*Problem details:* Write out the whole listing word for word.

*Records provided:*
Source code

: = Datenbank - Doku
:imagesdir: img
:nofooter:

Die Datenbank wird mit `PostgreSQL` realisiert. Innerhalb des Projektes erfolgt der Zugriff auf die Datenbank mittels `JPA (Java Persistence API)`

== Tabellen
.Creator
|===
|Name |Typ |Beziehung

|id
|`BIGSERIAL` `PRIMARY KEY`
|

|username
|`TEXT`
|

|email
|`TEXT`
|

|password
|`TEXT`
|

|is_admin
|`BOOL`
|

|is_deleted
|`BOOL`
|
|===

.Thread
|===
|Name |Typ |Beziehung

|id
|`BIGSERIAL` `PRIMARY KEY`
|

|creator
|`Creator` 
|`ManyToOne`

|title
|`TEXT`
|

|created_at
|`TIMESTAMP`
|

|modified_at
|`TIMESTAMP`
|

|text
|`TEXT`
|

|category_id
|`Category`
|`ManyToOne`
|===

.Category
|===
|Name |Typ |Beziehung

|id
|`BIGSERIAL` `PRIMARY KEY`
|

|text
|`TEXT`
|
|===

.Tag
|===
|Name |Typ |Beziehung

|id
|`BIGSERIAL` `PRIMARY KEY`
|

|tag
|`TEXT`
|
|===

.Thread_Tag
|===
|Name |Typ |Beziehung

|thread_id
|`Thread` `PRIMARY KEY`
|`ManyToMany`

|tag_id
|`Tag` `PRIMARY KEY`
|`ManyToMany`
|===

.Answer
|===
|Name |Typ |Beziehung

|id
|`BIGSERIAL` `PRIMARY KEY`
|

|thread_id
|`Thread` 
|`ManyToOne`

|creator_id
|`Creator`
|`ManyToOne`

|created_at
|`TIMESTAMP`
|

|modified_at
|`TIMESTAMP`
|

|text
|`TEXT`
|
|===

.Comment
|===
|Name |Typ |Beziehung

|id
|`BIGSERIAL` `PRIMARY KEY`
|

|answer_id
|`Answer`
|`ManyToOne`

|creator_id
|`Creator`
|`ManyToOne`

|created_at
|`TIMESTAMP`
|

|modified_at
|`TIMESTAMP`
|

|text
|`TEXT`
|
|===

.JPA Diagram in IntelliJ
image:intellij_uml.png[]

*Solution to the exercise:*
Source code

: = Datenbank - Doku
:imagesdir: img
:nofooter:

Die Datenbank wird mit `PostgreSQL` realisiert. Innerhalb des Projektes erfolgt der Zugriff auf die Datenbank mittels `JPA (Java Persistence API)`

== Tabellen
.Creator
|===
|Name |Typ |Beziehung

|id
|`BIGSERIAL` `PRIMARY KEY`
|

|username
|`TEXT`
|

|email
|`TEXT`
|

|password
|`TEXT`
|

|is_admin
|`BOOL`
|

|is_deleted
|`BOOL`
|
|===

.Thread
|===
|Name |Typ |Beziehung

|id
|`BIGSERIAL` `PRIMARY KEY`
|

|creator
|`Creator` 
|`ManyToOne`

|title
|`TEXT`
|

|created_at
|`TIMESTAMP`
|

|modified_at
|`TIMESTAMP`
|

|text
|`TEXT`
|

|category_id
|`Category`
|`ManyToOne`
|===

.Category
|===
|Name |Typ |Beziehung

|id
|`BIGSERIAL` `PRIMARY KEY`
|

|text
|`TEXT`
|
|===

.Tag
|===
|Name |Typ |Beziehung

|id
|`BIGSERIAL` `PRIMARY KEY`
|

|tag
|`TEXT`
|
|===

.Thread_Tag
|===
|Name |Typ |Beziehung

|thread_id
|`Thread` `PRIMARY KEY`
|`ManyToMany`

|tag_id
|`Tag` `PRIMARY KEY`
|`ManyToMany`
|===

.Answer
|===
|Name |Typ |Beziehung

|id
|`BIGSERIAL` `PRIMARY KEY`
|

|thread_id
|`Thread` 
|`ManyToOne`

|creator_id
|`Creator`
|`ManyToOne`

|created_at
|`TIMESTAMP`
|

|modified_at
|`TIMESTAMP`
|

|text
|`TEXT`
|
|===

.Comment
|===
|Name |Typ |Beziehung

|id
|`BIGSERIAL` `PRIMARY KEY`
|

|answer_id
|`Answer`
|`ManyToOne`

|creator_id
|`Creator`
|`ManyToOne`

|created_at
|`TIMESTAMP`
|

|modified_at
|`TIMESTAMP`
|

|text
|`TEXT`
|
|===

.JPA Diagram in IntelliJ
image:intellij_uml.png[]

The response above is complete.